Many variations, but generally:

  • Internal/mental states
  • External/world states
  • prompt chain for decision making => loop

Variation example:

  • critic agent (responsible to cross-check the base agent's thinking and course correct if necessary)
  • society of agent

Chatbot

Provide a Data format:

  • Collections of conversations isolated by sessions
    • Each one is two side taking turn saying... but
    • say more than one thing in one turn?
    • multi-party conversation?
    • Internal thoughts (not shown to end user) the bot used to derive answer/other internal system messages

and provide data manipulation methods, eg so one can feed into a vector store as memory

Cross-cutting concepts/Other components

Configuration management

Just like a typical web 2.0 app mostly?

  • Command line arguments
  • ENV variables
  • config file

Catch: do want to get out of the way during development and let people just spin up an app and play immediately...

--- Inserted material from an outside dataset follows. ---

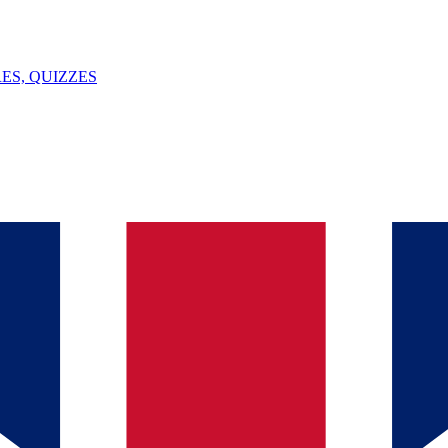
ES, QUIZZES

Server endpoints integrations

TODO - a wider question of scope, should we add a fourth "Access Layer" on top of application layer and provide various "app delivery options"...

Utilities

DocumentChunk

  • Split by token limits
  • Overlapping window

Developer Experience (DX)

  • Dev mode => should support hot-reload
  • Ability to dump cached LLM response to a mock class, similar providance => lower friction during the tinkering phase

Some possible workflow example:

Start a causal experiment on jupyter notebook with a session, feed different prompts to LLM to tune the prompt. When response is satisfactory, can click button on gradio interface, or execute a special function, that will save the previous request + response pair to a repository (separate local sqlite file?) scoped to the session. User can then further edit the request/response pair if needed, and then can dump the repo into a mock LLM instance

Other unrelated stuff:

  • Springboot like way to quickly boostrap an app with common config for a bunch of components? Use a fluent API approach, like
app = AppBootstrap().useLLM('openai', key = <your key>)
                    .usePromptChain('retrieval-chatbot')
                    .addConfig(...)

Multi-programming-language

Note that langchain has both python and js version. One benefit is the potential to do the whole app logic on frontend (it just calls LLM API).